Aston Martin DBX launched as brand's first SUV -- looks better than expected

Aston Martin DBX launched as brand’s first SUV — looks better than expected

The “SUV” fever in the car industry has affected everything right from tiny hatchbacks all the way to huge luxury SUVs. Manufacturers are jumping on this bandwagon to grab a piece of this ever-growing higher-ground-clearance pie at the cost of killing “regular” car sales. With Bentley, Rolls Royce, Lamborghini and soon Ferrari joining the fray, Aston Martin has thrown its hat in the ring with the Aston Martin DBX, the British brand’s first SUV.  

The DBX, being an Aston, had some pretty big ballet shoes to fill in terms of design. And it did exactly that. The SUV is instantly recognisable as an Aston Martin while flaunting a taller silhouette. It’s not hugely pretty, but it could’ve been much worse. 

The high-riding Aston Martin had left no stone unturned when it comes to its interior. There are full-grain leather seats and Alcantara on the roof. The centre console can be built out of a single piece of wood. Q by Aston Martin, the brand’s personalisation service, helps you spec your DBX in any way you please. 

Powering the Aston DBX is the same 4.0-litre twin-turbocharged V8 from the Vantage and DB11, massaged to produce 542 hp and 700 Nm in this application. A nine-speed automatic transmission routes this power to all wheels using an AWD system that has an electric rear limited-slip differential and an active centre differential. 

It also gets cylinder deactivation and an active exhaust system.
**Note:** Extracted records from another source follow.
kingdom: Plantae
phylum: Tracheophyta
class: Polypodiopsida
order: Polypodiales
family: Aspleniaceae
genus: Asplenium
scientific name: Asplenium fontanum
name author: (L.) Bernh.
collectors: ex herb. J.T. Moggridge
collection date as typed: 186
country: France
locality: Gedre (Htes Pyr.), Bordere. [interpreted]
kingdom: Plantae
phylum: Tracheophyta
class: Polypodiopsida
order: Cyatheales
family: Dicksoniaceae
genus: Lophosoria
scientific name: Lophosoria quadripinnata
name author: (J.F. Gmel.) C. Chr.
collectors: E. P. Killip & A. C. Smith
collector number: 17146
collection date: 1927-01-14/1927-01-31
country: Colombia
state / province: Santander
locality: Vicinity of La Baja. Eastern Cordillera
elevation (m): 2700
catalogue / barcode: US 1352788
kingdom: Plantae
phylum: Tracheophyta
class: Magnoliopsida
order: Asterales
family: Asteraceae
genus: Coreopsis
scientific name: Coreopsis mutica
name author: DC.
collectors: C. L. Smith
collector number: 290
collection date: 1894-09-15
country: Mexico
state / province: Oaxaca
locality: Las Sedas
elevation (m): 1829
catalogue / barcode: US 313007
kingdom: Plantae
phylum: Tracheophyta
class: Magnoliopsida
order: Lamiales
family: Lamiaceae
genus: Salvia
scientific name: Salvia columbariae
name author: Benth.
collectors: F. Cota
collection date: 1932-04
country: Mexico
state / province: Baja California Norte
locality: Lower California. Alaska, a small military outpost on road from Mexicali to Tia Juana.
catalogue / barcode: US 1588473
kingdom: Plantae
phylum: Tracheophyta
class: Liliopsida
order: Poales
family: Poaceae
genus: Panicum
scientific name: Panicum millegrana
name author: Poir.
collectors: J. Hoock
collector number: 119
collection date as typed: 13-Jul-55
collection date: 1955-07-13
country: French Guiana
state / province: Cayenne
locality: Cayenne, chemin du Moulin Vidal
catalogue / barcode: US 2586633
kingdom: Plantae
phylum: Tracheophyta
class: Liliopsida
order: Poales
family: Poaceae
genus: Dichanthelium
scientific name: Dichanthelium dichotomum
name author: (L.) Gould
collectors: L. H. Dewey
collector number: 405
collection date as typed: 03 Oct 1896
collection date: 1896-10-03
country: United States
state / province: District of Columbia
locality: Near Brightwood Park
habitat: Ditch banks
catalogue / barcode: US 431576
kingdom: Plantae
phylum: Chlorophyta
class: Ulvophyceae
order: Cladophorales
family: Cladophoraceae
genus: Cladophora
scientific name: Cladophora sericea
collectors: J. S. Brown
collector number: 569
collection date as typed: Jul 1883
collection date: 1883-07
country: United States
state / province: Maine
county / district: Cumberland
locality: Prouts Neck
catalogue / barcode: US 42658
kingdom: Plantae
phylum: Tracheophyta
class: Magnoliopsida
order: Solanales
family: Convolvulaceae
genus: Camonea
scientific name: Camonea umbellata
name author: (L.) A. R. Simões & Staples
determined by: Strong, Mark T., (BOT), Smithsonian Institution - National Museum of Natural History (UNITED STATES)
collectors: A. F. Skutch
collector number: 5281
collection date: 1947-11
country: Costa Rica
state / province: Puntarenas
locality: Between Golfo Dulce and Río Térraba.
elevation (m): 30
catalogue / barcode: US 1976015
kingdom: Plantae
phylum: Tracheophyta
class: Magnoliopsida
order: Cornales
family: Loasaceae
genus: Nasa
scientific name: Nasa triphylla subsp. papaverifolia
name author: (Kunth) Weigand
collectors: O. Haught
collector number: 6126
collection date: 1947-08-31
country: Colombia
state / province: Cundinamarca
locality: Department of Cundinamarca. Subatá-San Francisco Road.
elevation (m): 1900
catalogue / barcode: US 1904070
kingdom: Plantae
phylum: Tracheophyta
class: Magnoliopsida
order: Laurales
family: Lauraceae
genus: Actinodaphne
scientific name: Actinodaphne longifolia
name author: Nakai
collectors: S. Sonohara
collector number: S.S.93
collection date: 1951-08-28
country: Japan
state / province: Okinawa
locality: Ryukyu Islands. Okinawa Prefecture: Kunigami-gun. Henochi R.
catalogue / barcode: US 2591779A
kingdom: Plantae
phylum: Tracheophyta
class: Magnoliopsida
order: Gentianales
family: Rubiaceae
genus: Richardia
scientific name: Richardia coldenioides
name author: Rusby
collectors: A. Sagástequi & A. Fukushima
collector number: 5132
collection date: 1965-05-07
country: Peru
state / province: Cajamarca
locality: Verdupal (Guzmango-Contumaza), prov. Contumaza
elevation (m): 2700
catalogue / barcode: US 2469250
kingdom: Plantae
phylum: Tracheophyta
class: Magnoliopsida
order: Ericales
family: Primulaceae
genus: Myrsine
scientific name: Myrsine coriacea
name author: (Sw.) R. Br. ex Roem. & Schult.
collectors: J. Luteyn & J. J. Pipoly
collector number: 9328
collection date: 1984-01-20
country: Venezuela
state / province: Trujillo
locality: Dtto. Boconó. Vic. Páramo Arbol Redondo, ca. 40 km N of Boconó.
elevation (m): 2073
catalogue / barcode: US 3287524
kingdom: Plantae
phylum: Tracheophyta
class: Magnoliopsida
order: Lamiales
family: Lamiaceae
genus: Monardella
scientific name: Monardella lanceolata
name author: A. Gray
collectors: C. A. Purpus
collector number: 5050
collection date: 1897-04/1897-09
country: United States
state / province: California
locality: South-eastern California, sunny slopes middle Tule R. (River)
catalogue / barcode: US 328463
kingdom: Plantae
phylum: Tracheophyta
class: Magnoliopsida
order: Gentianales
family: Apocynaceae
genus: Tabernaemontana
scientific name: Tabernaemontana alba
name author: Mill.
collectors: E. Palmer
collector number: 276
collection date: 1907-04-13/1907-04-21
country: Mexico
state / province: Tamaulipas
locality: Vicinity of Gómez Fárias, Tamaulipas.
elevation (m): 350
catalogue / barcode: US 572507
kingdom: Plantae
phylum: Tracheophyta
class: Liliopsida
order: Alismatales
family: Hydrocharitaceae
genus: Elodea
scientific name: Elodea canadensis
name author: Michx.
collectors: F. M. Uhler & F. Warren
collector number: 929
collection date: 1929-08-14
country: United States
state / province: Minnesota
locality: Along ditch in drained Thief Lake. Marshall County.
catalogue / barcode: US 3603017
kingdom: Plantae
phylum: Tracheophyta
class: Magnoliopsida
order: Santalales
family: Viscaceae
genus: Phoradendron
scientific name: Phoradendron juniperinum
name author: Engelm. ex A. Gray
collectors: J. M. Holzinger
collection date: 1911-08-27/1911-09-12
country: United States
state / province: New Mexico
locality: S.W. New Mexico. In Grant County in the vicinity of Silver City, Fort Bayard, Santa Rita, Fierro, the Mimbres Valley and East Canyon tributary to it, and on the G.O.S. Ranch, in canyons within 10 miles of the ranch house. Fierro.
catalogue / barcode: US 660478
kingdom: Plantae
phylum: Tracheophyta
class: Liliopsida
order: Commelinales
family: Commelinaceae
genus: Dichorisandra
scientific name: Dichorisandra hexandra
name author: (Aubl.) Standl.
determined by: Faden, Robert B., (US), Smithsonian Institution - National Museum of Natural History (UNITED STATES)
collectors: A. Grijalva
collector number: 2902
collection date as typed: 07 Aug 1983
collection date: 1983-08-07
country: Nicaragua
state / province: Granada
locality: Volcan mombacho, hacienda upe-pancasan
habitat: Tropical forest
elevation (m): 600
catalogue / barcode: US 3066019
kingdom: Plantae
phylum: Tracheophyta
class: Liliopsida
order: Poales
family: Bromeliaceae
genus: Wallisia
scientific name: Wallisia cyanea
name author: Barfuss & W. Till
The powertrain of the DBX rushes the 2.2-ton SUV from 0 to 100 kph in 4.5 seconds. 

For those who have pockets deep enough to shell out the amount for this SUV, the DBX is now ready for orders in Western markets with deliveries slated to happen in the latter half of 2020, and probably a bit later for the Middle East. For the early birds, Aston Martin has readied an exclusive 1913 package which will add unique badges and plaques. You will also get your very vehicle inspected by Andy Palmer, the CEO of Aston Martin, for whatever reason.